**Instructions to follow:** For this exercise, copy exactly the lines below from the one with "- **Logs de" through the one with "progress for hours" and leave out the pictures.

**Rendered images with source text:**

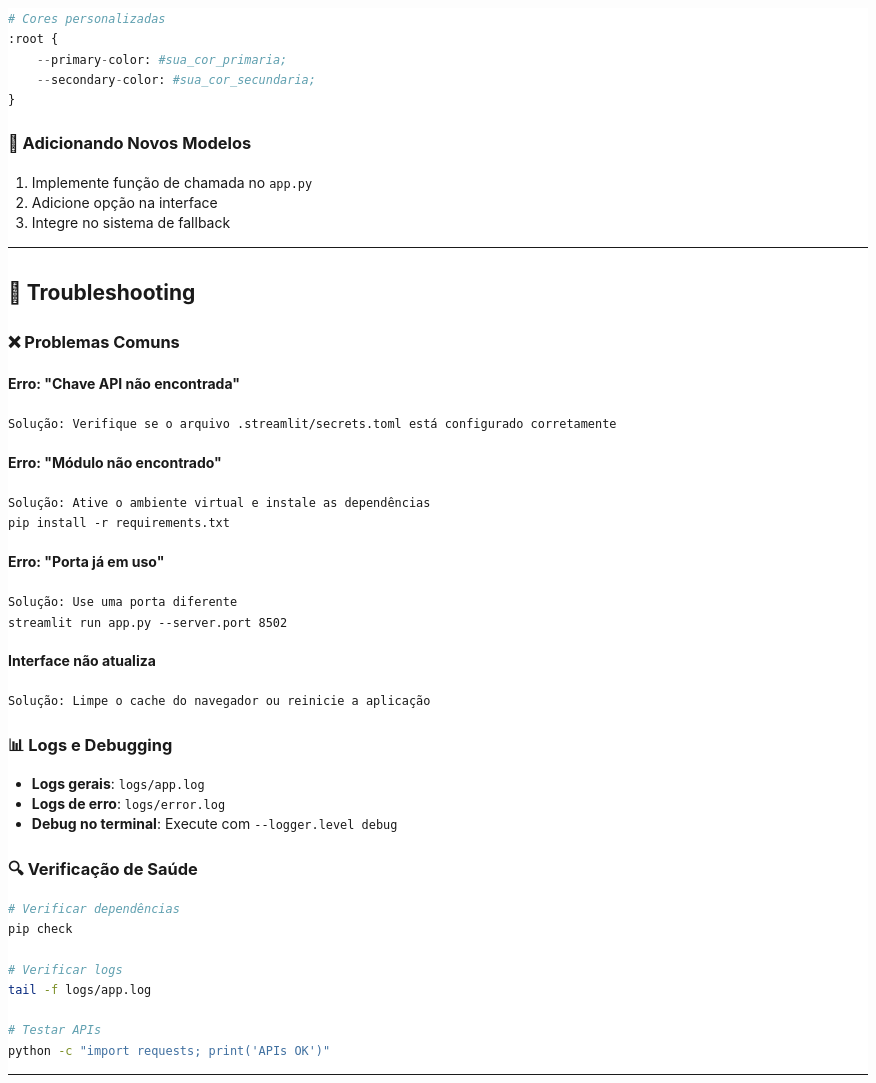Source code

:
 ```python
# Cores personalizadas
:root {
    --primary-color: #sua_cor_primaria;
    --secondary-color: #sua_cor_secundaria;
}
```

### 🔧 Adicionando Novos Modelos

1. Implemente função de chamada no `app.py`
2. Adicione opção na interface
3. Integre no sistema de fallback

---

## 🐛 Troubleshooting

### ❌ Problemas Comuns

#### **Erro: "Chave API não encontrada"**
```
Solução: Verifique se o arquivo .streamlit/secrets.toml está configurado corretamente
```

#### **Erro: "Módulo não encontrado"**
```
Solução: Ative o ambiente virtual e instale as dependências
pip install -r requirements.txt
```

#### **Erro: "Porta já em uso"**
```
Solução: Use uma porta diferente
streamlit run app.py --server.port 8502
```

#### **Interface não atualiza**
```
Solução: Limpe o cache do navegador ou reinicie a aplicação
```

### 📊 Logs e Debugging

- **Logs gerais**: `logs/app.log`
- **Logs de erro**: `logs/error.log`
- **Debug no terminal**: Execute com `--logger.level debug`

### 🔍 Verificação de Saúde

```bash
# Verificar dependências
pip check

# Verificar logs
tail -f logs/app.log

# Testar APIs
python -c "import requests; print('APIs OK')"
```

---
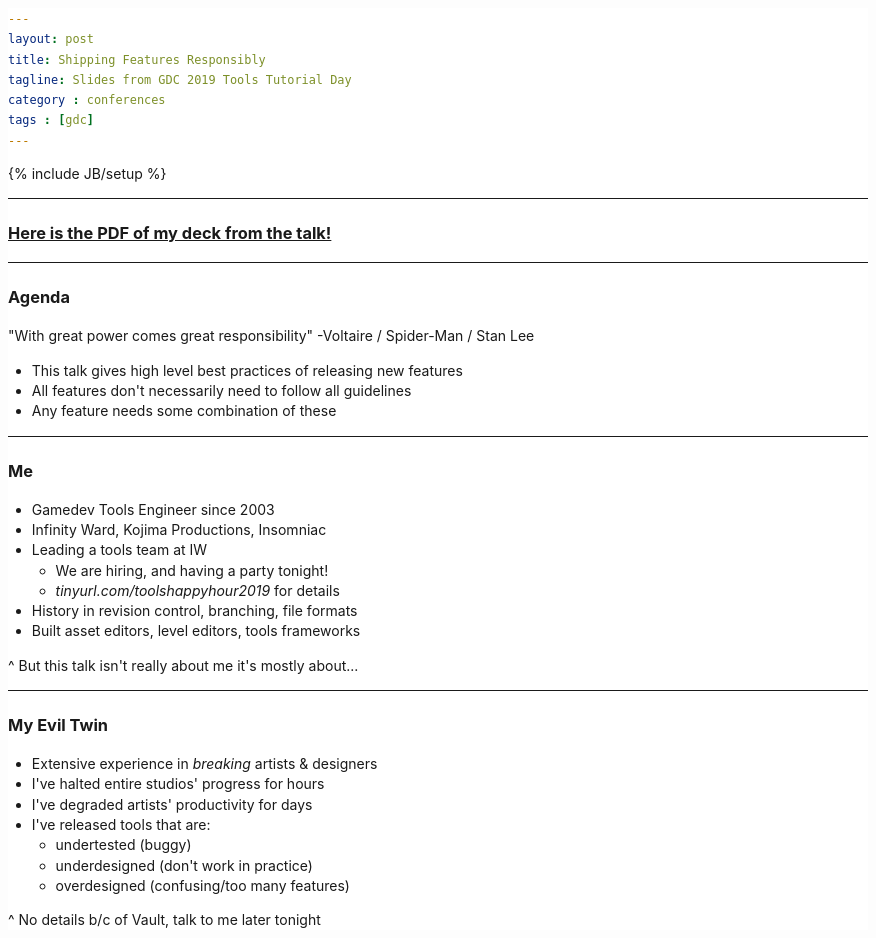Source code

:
 ```yaml
---
layout: post
title: Shipping Features Responsibly
tagline: Slides from GDC 2019 Tools Tutorial Day
category : conferences
tags : [gdc]
---
```

{% include JB/setup %}

---

<h3><a href="{% site.url %}/assets/shipping-features.pdf">Here is the PDF of my deck from the talk!</a></h3>

---

### Agenda

"With great power comes great responsibility"
-Voltaire / Spider-Man / Stan Lee

* This talk gives high level best practices of releasing new features
* All features don't necessarily need to follow all guidelines
* Any feature needs some combination of these

---

### Me

* Gamedev Tools Engineer since 2003
* Infinity Ward, Kojima Productions, Insomniac
* Leading a tools team at IW
  * We are hiring, and having a party tonight!
  * _tinyurl.com/toolshappyhour2019_ for details
* History in revision control, branching, file formats
* Built asset editors, level editors, tools frameworks

^ But this talk isn't really about me it's mostly about...

---

### My Evil Twin

* Extensive experience in _breaking_ artists & designers
* I've halted entire studios' progress for hours
* I've degraded artists' productivity for days
* I've released tools that are:
  * undertested (buggy)
  * underdesigned (don't work in practice)
  * overdesigned (confusing/too many features)

^ No details b/c of Vault, talk to me later tonight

**Solution to this problem:**
- **Logs de erro**: `logs/error.log`
- **Debug no terminal**: Execute com `--logger.level debug`

### 🔍 Verificação de Saúde

```bash
# Verificar dependências
pip check

# Verificar logs
tail -f logs/app.log

# Testar APIs
python -c "import requests; print('APIs OK')"
```

---
Source code

:
 ```yaml
---
layout: post
title: Shipping Features Responsibly
tagline: Slides from GDC 2019 Tools Tutorial Day
category : conferences
tags : [gdc]
---
```

{% include JB/setup %}

---

<h3><a href="{% site.url %}/assets/shipping-features.pdf">Here is the PDF of my deck from the talk!</a></h3>

---

### Agenda

"With great power comes great responsibility"
-Voltaire / Spider-Man / Stan Lee

* This talk gives high level best practices of releasing new features
* All features don't necessarily need to follow all guidelines
* Any feature needs some combination of these

---

### Me

* Gamedev Tools Engineer since 2003
* Infinity Ward, Kojima Productions, Insomniac
* Leading a tools team at IW
  * We are hiring, and having a party tonight!
  * _tinyurl.com/toolshappyhour2019_ for details
* History in revision control, branching, file formats
* Built asset editors, level editors, tools frameworks

^ But this talk isn't really about me it's mostly about...

---

### My Evil Twin

* Extensive experience in _breaking_ artists & designers
* I've halted entire studios' progress for hours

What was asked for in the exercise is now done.